• [ACTION ITEM]
May I have the lines from the one containing "ressource experte" to the end of the entries, returned exactly and with nothing else?

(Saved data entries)
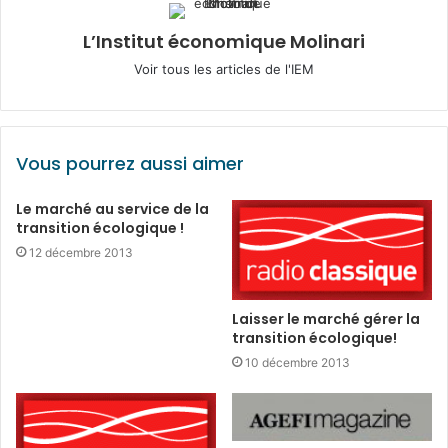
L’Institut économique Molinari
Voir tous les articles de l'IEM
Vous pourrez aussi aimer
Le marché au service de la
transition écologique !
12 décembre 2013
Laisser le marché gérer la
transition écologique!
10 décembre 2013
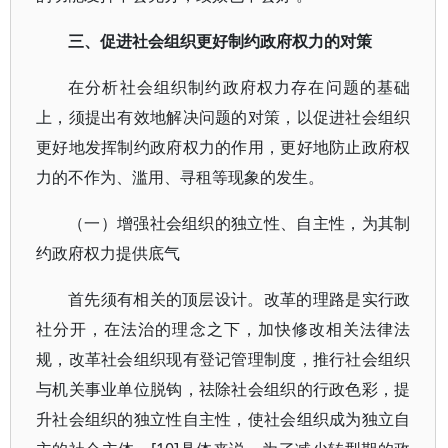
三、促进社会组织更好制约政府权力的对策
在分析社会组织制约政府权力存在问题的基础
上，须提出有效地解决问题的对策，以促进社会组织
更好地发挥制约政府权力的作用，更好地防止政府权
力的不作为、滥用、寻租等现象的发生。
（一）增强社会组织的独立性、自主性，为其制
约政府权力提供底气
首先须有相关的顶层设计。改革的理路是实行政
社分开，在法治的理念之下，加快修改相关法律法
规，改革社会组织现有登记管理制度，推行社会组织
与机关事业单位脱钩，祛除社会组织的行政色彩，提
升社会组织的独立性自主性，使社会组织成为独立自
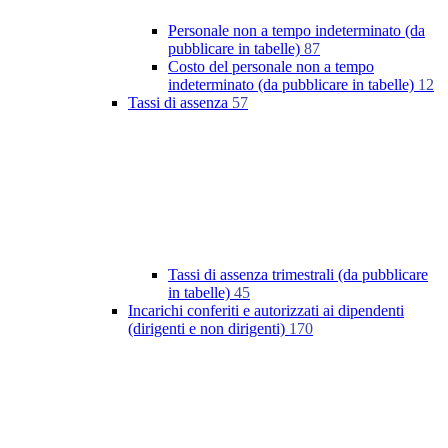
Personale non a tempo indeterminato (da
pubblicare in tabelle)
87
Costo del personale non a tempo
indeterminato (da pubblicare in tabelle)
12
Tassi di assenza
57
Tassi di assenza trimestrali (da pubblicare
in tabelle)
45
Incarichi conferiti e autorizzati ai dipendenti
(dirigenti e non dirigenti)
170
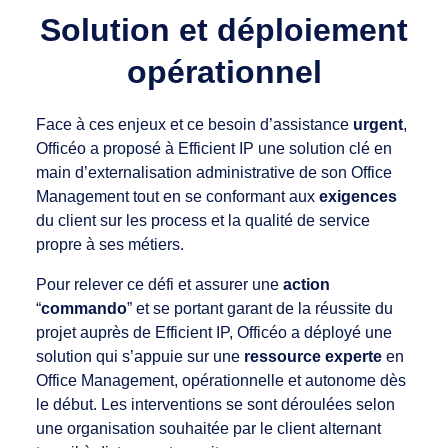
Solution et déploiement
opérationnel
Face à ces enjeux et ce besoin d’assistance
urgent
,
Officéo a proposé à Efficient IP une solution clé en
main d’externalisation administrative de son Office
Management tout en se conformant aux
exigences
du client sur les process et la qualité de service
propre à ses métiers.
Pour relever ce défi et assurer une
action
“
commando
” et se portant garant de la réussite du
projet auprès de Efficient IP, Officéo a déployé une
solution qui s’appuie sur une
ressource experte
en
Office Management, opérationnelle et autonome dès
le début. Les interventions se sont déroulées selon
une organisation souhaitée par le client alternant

• [RESPONSE TO THIS EXERCISE]
ressource experte
en
Office Management, opérationnelle et autonome dès
le début. Les interventions se sont déroulées selon
une organisation souhaitée par le client alternant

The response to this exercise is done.